[Start of Attachment]

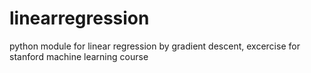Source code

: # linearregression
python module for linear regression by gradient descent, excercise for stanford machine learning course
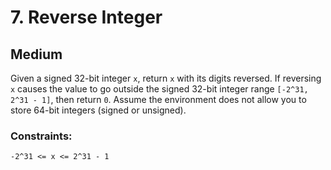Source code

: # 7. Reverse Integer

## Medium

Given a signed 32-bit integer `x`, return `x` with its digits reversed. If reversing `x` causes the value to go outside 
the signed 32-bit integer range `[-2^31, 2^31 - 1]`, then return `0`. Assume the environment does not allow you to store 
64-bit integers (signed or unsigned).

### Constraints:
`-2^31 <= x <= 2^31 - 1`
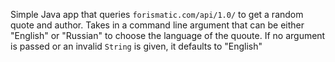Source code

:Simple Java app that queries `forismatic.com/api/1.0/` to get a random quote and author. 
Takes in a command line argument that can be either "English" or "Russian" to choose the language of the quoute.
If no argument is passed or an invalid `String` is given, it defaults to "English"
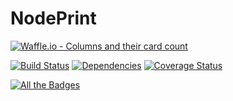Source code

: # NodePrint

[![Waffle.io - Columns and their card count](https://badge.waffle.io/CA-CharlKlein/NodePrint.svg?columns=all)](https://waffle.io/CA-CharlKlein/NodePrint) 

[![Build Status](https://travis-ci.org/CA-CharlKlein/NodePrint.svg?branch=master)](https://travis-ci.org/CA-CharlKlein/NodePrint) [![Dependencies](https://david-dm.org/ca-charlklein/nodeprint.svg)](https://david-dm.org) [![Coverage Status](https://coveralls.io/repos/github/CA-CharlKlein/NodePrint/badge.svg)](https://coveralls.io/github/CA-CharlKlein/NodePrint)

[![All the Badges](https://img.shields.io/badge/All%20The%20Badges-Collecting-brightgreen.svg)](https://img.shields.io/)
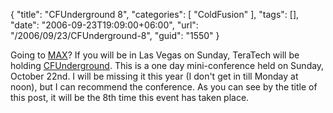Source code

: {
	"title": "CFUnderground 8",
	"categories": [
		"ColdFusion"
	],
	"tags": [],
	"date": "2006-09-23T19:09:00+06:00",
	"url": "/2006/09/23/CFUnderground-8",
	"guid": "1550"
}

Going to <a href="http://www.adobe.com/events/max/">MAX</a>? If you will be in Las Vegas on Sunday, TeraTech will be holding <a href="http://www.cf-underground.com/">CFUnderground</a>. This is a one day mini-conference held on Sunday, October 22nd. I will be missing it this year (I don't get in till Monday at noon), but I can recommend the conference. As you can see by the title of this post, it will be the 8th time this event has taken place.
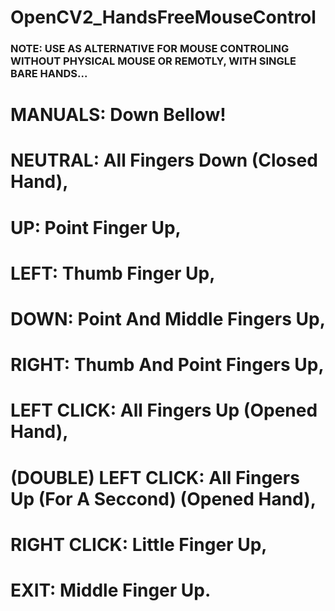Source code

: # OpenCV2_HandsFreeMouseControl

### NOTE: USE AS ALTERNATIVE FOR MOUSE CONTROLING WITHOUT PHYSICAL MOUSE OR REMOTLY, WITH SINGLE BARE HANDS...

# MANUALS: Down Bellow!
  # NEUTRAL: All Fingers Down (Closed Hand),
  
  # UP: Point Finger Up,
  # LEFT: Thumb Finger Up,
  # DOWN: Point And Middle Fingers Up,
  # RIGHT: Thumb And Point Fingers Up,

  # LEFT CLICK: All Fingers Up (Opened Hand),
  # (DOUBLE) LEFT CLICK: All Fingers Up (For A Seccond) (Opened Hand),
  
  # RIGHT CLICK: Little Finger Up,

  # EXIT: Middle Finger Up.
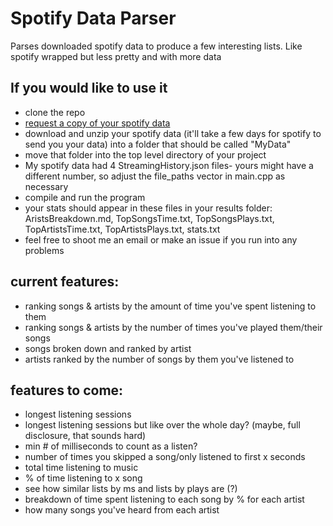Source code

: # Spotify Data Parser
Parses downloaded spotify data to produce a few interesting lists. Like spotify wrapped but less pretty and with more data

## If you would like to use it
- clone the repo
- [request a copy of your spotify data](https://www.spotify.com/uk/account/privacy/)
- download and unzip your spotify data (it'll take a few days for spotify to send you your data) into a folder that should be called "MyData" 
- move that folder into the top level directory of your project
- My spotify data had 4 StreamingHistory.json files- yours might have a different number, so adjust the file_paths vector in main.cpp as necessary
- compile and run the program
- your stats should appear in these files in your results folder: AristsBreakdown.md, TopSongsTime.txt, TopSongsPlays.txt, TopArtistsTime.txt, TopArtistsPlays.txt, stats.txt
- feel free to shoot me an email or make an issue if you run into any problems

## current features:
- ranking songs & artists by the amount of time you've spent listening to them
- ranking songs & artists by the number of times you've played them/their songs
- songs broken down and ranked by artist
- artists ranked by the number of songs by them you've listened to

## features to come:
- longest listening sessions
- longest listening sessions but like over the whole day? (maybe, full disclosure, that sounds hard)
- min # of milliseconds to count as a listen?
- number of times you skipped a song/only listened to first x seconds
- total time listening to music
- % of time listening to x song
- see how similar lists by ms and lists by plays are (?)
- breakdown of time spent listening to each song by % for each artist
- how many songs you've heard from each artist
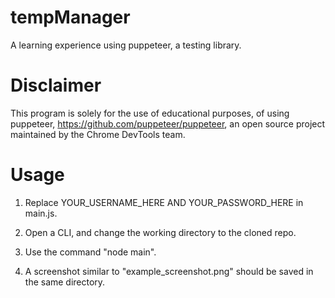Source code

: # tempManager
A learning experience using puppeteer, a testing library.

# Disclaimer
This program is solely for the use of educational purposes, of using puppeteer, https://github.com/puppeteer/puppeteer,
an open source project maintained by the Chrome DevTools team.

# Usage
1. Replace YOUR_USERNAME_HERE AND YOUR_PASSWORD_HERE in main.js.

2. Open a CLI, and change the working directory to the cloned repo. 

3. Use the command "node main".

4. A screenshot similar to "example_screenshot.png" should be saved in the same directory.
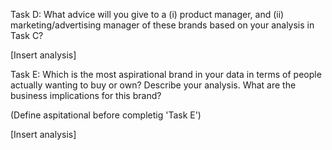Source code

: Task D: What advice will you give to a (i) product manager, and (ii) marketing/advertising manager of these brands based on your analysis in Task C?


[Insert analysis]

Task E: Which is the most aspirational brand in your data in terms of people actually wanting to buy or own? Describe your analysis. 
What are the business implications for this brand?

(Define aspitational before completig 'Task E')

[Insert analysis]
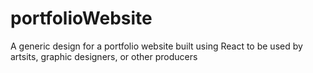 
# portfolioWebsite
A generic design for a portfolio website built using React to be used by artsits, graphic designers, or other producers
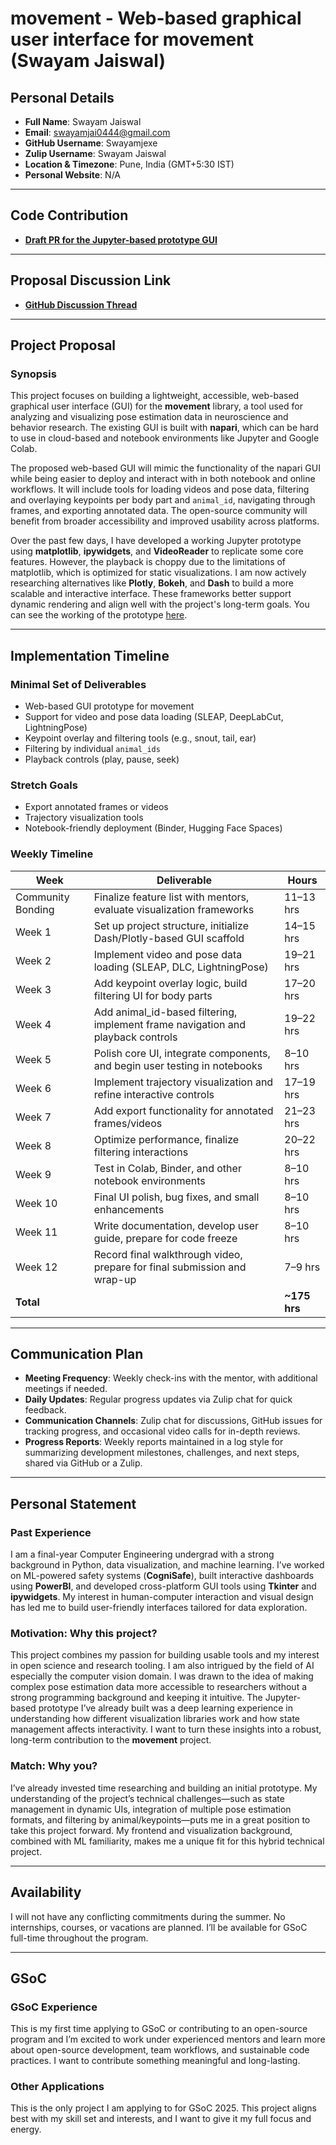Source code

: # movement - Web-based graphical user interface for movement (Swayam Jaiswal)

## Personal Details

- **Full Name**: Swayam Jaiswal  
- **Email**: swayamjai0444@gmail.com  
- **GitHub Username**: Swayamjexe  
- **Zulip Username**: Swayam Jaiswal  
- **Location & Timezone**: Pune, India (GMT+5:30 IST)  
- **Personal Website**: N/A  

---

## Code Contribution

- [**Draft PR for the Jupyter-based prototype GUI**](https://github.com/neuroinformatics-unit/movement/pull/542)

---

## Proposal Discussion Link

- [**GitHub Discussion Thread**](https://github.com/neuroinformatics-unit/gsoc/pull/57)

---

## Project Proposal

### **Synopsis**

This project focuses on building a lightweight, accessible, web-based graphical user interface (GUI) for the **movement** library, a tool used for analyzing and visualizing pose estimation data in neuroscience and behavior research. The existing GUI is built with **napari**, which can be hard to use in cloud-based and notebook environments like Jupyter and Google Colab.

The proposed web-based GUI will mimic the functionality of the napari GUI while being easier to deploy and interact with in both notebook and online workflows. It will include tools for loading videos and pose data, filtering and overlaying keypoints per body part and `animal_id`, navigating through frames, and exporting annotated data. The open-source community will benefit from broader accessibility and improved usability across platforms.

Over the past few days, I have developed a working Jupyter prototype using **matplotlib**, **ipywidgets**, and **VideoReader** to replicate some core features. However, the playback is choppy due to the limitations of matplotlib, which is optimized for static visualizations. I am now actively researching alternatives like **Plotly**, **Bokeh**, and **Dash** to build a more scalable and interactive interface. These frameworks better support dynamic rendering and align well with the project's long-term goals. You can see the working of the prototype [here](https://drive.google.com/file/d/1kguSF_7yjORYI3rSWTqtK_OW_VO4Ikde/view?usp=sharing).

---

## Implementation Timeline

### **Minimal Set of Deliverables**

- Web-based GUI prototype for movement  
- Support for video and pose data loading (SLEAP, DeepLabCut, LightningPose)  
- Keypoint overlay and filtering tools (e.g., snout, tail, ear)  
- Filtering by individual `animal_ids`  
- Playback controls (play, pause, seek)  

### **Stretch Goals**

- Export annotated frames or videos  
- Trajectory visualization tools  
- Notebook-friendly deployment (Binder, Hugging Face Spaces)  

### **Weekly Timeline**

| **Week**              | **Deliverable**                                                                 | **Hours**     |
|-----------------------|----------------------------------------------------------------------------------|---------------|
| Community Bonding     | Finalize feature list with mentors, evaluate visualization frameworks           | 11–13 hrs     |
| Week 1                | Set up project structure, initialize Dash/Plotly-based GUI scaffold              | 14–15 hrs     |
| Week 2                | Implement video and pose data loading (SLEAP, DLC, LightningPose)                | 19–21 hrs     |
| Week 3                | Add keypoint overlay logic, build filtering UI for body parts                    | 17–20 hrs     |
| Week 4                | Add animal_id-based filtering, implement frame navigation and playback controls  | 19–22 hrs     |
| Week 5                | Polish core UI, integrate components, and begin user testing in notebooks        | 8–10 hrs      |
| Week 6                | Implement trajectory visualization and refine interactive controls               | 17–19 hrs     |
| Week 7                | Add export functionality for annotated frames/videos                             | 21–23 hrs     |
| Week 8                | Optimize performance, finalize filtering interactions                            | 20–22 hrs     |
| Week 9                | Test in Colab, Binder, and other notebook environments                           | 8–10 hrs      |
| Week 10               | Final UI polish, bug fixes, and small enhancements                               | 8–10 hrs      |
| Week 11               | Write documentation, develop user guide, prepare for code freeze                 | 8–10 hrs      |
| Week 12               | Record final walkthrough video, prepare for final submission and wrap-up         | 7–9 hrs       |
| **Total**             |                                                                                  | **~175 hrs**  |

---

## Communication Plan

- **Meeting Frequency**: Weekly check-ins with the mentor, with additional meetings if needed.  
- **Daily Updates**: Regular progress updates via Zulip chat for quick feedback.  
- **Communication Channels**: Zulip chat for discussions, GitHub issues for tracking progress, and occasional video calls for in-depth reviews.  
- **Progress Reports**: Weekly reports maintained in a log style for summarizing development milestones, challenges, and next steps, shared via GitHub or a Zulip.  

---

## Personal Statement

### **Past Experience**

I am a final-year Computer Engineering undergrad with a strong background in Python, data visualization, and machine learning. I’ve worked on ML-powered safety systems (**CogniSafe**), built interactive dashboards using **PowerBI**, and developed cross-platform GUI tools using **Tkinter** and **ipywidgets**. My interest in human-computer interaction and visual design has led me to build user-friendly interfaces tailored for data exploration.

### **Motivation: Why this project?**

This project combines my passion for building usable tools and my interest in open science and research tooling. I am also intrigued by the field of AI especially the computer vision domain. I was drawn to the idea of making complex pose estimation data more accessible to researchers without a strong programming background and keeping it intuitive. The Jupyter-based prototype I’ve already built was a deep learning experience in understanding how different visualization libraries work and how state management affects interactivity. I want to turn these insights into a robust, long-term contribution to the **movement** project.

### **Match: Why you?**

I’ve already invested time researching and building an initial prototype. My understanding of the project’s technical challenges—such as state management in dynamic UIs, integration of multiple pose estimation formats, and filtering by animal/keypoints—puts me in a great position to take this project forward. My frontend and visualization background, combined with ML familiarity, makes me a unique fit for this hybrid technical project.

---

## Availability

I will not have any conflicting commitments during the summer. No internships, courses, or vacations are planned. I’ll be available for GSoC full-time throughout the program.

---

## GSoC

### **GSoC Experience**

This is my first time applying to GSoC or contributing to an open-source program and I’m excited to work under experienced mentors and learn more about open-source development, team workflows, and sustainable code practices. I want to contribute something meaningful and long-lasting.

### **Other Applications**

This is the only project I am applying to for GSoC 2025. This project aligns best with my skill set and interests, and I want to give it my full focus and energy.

[End of Attachment]

* _Your task_: Please print the lines above exactly, beginning at the first line of the entries and ending at the line holding "Given a signed", and leave the pictures out.

* _Answer section_:
Source code

: # linearregression
python module for linear regression by gradient descent, excercise for stanford machine learning course
Source code

: # 7. Reverse Integer

## Medium

Given a signed 32-bit integer `x`, return `x` with its digits reversed. If reversing `x` causes the value to go outside 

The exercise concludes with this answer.